To investigate semantic entropy’s potential in reducing confabulations, I conducted a few quick experiments (all using LLaMA-7B on a subset of 500 examples from the TriviaQA dataset).

2.1. Semantic Equivalence and Embedding Structure

To begin, I examined whether semantic equivalence classes corresponded to structure in the model’s embedding space. For an input question with high semantic entropy, I sampled 50 answers and visualized their last-layer embeddings; as expected, sequences grouped into the same semantic class (of which there were 17) tended to cluster closely in the embedding space, suggesting that semantic equivalence classes reflects embedding space structure.

UMAP projection of embeddings labelled by semantic equivalence class.
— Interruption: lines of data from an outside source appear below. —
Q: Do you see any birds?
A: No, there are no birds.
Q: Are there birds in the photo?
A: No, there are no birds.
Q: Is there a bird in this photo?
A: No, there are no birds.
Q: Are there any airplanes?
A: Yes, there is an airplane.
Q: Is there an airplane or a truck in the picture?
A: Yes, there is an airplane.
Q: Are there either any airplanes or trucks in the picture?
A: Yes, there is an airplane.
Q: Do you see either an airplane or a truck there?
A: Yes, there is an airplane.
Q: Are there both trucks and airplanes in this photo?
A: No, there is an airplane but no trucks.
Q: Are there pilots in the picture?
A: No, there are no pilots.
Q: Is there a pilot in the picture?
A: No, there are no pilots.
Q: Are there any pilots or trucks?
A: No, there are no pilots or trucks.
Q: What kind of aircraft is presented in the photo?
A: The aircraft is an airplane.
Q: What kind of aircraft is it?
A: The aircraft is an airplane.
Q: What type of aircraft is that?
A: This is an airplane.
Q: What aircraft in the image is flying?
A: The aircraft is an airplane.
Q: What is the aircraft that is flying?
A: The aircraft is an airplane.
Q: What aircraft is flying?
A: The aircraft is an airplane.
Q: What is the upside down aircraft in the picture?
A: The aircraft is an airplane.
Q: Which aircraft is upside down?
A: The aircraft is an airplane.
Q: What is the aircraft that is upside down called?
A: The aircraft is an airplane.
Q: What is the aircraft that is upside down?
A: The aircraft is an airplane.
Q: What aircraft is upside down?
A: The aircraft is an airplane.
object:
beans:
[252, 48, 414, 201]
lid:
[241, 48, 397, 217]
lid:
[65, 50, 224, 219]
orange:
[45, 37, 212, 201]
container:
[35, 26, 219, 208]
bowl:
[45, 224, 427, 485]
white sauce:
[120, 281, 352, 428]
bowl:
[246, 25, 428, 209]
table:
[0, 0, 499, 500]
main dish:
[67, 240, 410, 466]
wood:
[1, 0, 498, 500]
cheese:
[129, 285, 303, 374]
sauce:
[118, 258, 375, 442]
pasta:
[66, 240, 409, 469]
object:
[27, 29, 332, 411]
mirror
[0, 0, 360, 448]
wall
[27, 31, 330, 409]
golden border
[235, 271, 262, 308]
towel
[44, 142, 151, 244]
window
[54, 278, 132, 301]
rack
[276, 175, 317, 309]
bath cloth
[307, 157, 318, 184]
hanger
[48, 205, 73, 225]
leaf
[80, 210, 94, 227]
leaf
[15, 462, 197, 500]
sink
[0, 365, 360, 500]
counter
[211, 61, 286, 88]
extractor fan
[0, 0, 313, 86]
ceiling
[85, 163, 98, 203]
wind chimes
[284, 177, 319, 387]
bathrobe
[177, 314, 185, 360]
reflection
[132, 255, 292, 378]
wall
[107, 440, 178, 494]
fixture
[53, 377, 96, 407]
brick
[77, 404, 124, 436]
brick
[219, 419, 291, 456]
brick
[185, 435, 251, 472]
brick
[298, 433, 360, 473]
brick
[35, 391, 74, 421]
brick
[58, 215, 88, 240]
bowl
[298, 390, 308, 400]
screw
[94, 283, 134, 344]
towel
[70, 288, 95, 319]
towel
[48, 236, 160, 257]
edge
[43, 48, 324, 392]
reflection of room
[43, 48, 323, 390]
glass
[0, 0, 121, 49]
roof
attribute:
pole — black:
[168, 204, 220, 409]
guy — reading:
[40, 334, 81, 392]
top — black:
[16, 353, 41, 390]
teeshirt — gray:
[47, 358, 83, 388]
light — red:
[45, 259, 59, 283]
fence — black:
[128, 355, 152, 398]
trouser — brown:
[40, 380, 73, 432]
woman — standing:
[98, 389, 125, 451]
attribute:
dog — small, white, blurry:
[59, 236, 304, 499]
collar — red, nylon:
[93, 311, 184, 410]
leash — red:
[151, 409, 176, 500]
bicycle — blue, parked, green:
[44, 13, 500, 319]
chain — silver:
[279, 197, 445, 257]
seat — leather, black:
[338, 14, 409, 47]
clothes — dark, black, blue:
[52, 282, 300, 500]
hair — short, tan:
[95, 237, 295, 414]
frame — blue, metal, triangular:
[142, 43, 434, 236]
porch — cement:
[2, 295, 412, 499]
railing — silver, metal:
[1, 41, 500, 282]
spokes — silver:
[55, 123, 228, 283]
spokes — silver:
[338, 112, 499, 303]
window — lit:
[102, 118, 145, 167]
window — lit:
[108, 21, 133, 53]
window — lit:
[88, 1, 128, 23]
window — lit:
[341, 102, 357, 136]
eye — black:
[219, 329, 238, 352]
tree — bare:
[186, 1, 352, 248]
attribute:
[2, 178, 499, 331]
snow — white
2.2. Question Probability and Response Semantic Entropy

Intuitively, one might expect the model to be more prone to confabulation on inputs that are underrepresented in its training distribution. To test this, I estimated the log-probability of each question and examined its correlation with the semantic entropy of the corresponding answers, but surprisingly, there was little to no correlation between the two.

Correlation between question log-probability and answer semantic entropy.
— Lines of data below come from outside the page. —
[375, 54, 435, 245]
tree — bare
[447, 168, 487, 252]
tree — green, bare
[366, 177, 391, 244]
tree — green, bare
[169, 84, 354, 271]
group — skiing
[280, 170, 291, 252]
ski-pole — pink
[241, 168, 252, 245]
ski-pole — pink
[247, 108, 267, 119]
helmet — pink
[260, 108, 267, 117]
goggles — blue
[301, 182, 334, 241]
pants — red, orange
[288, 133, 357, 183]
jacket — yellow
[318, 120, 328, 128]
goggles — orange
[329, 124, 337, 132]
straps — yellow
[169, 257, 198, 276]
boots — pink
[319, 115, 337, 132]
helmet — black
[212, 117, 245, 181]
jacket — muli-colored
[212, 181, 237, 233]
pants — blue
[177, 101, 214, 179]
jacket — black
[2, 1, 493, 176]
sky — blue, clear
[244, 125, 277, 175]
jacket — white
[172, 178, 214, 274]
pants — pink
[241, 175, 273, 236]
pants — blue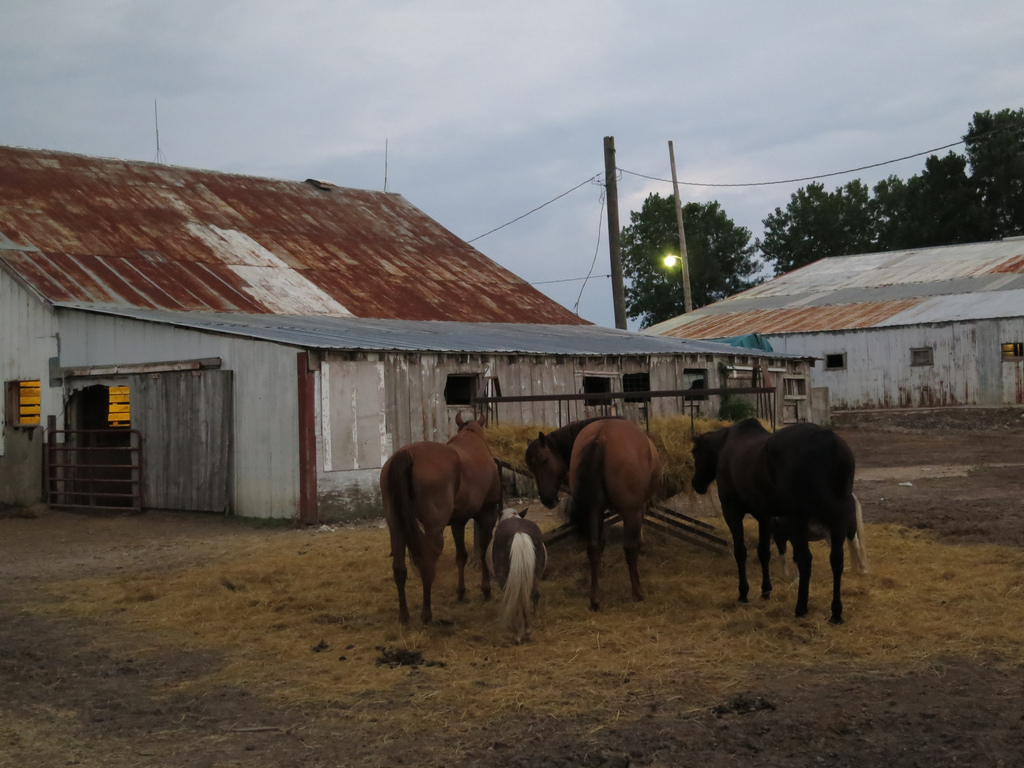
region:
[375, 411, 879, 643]
three horses and a pony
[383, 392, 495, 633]
a brown horse feeding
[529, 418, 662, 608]
a brown horse with a black mane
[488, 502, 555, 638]
a grey pony with a white tail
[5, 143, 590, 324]
a rusted tin roof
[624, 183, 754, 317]
leaves on a tree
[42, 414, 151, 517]
a gate in front of a door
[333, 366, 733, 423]
windows on the side of a barn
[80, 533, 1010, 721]
hay that is on the ground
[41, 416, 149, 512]
metal gate in front of doorway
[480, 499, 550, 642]
small horse with white tail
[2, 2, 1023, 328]
gray overcast sky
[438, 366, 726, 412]
small windows in barn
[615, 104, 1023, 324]
green trees behind the building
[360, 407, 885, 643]
horses gathered around hay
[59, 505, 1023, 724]
hay on the ground around the horses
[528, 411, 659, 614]
brown horse looking back at small horse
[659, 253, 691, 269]
small light on wooden pole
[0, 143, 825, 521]
tin roof on barn is rusty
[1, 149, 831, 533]
barn has wooden sliding door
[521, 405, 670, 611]
brown horse is looking back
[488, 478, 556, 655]
brown and white pony has long tail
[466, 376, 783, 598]
hay in black metal feeder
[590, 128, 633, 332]
tall wooden power pole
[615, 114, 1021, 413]
trees behind white barn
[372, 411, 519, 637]
brown horse has black tail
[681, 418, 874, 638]
dark brown horse is standing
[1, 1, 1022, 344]
sky is gray and overcast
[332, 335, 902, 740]
Four horses eating hay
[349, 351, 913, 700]
Horses eating in barnyard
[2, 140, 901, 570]
Rusted metal building in barn yard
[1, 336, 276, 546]
Metal gate on rusted metal building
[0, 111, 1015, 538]
Two metal buildings that are rusted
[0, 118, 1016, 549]
Two weather worn metal buildings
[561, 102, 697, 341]
Two wooden electrical posts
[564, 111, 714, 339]
Two wooden electrical poles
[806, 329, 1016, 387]
Three windows on metal farm building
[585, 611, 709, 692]
the hay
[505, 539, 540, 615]
a white tail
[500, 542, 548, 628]
the tail on the horse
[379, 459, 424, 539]
a black tail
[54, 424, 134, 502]
a small gate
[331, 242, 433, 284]
the rooftop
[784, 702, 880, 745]
mud in the grass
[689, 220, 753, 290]
a green bush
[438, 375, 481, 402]
building has a window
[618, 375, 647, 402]
building has a window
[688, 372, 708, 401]
building has a window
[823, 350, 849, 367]
building has a window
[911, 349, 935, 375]
building has a window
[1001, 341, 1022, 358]
building has a window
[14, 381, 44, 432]
building has a window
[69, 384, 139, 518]
building has a window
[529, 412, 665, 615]
a brown h orse with a black mane is in the middle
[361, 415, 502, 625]
there is a brown horse at the end by the hay trough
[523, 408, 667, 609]
the horse in the center looks at the pony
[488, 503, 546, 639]
a small pony stands by a hay trough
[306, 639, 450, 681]
a large pile of manure is behind the brown horse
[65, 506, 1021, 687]
the hay on the ground is fresh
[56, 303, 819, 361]
the metal roof is new and unrusted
2.3. Semantic Entropy Linear Probe

Given that semantic entropy is expensive to compute, prior work (Kossen et al., 2024) has proposed training a linear probe to predict it directly from internal embeddings. I replicated this approach and found that while such probes outperform baseline heuristics, their predictive power still falls short of using true semantic entropy.
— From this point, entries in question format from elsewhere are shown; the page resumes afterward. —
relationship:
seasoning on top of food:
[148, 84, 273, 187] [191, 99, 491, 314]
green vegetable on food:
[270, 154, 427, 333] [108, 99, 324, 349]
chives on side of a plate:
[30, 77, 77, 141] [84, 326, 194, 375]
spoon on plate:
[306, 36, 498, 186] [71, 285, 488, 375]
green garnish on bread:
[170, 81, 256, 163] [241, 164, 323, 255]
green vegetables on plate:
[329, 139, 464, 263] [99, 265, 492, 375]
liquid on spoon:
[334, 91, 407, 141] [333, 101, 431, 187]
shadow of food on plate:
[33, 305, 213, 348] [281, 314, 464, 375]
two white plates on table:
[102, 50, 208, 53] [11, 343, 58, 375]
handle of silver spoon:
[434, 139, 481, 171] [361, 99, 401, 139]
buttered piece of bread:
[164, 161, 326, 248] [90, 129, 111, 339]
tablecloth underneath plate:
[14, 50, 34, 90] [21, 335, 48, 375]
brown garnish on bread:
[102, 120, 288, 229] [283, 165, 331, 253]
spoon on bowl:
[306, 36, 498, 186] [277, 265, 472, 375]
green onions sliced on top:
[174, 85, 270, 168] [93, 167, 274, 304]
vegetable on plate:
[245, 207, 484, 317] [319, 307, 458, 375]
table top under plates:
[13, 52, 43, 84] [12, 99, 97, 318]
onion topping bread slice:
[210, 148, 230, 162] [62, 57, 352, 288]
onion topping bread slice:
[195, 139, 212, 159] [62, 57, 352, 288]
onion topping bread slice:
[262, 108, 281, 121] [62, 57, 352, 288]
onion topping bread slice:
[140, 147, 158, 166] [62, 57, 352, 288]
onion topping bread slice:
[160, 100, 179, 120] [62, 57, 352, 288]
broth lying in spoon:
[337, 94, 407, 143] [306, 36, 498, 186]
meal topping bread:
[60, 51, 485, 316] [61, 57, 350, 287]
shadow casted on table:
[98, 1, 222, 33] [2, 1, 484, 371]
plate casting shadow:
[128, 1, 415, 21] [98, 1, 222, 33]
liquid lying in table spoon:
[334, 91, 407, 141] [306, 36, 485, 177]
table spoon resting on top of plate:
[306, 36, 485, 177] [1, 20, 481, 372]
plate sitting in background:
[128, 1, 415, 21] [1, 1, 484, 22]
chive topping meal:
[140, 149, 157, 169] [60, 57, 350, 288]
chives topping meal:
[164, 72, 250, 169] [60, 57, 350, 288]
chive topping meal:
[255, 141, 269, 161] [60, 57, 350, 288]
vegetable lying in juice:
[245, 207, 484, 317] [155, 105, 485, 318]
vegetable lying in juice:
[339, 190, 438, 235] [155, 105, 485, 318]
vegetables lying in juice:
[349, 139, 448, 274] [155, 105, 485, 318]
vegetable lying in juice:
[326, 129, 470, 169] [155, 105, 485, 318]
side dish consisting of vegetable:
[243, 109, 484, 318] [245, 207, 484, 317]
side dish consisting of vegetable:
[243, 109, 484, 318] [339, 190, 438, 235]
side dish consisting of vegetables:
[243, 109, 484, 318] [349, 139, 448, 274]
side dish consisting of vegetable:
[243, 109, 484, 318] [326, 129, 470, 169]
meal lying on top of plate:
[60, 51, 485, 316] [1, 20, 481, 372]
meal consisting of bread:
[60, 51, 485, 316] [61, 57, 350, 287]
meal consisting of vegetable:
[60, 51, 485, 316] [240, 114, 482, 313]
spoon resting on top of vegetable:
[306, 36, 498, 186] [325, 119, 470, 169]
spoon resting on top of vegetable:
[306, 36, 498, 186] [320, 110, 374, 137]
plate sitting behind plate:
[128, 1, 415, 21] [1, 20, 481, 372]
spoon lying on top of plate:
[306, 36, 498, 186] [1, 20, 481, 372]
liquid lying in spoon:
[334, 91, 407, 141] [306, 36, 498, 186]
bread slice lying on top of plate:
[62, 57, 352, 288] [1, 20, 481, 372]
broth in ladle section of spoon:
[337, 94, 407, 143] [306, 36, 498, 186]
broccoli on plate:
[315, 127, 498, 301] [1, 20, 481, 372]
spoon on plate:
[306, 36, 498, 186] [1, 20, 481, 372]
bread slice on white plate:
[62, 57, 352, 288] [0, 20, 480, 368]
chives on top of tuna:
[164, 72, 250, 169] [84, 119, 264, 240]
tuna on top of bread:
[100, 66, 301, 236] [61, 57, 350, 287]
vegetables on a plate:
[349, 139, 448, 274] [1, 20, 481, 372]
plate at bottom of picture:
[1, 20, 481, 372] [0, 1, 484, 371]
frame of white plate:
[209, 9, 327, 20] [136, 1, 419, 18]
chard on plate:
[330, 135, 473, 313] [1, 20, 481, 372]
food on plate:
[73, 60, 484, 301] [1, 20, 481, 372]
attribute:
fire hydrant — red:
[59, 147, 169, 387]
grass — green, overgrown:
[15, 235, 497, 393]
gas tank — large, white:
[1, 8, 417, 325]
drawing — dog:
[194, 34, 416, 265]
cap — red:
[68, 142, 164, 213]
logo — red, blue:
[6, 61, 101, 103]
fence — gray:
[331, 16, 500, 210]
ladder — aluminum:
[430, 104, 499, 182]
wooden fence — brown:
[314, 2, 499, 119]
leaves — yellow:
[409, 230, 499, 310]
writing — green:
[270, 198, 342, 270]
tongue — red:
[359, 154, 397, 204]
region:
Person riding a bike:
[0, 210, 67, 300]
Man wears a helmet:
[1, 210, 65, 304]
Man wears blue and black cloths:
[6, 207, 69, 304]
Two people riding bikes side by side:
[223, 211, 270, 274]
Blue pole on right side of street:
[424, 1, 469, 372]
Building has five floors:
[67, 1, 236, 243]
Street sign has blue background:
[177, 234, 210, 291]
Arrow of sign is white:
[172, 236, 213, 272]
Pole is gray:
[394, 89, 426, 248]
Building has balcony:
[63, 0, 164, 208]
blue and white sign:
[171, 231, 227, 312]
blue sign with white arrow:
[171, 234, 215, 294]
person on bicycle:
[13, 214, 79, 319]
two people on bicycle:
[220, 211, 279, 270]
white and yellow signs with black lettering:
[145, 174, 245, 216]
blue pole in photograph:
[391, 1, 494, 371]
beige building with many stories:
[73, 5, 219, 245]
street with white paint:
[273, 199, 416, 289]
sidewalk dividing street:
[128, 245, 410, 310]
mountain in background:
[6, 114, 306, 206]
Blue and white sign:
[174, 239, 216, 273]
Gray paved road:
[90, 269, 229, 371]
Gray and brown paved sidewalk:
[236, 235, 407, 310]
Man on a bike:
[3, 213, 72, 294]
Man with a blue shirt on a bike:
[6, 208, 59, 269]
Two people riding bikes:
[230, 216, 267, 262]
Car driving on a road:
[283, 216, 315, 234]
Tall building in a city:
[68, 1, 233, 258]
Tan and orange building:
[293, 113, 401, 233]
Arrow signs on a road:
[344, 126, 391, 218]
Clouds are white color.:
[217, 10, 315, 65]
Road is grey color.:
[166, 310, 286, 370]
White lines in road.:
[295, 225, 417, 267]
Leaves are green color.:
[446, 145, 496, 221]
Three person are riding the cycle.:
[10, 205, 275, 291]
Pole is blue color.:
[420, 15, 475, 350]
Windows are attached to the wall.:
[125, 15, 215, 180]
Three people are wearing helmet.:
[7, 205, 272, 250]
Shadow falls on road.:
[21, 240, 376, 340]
2.4. Semantic Entropy Steering Vector

I also explored whether semantic entropy could be used to steer the model away from confabulations. I constructed a semantic entropy steering vector by subtracting the mean embedding of low-entropy responses from that of high-entropy ones. The model’s final-layer activations were then adjusted via:

\[a' = a - \lambda v_{SE},\]

where $a$ are the original activations, $\lambda$ is a tunable scaling factor, and $v_{SE}$ is the steering vector. As $\lambda$ increased, the model began to refuse to answer (producing a stop token), and beyond a certain threshold, its responsese became increasingly incoherent. Measuring accuracy and refusal rate across the 500-example subset revealed a kind of “phase transition” in behavior as $\lambda$ varied.

Accuracy and refusal rate when steered by the semantic entropy vector.

3. Future Directions

Several avenues remain for deeper investigation:

Expand the experiments to the full 15,000 examples in the TriviaQA dataset.
Compute and log semantic entropy for all examples to enable a broader statistical analysis.
Re-estimate the steering vector using the full labeled dataset and explore more nuanced ways to group responses into semantic classes.
Experiment with applying the steering vector at other layers (or across multiple layers) of the model.
Conduct a more fine-grained search over the magnitude parameter $\lambda$ to better characterize the transition dynamics and optimal operating points.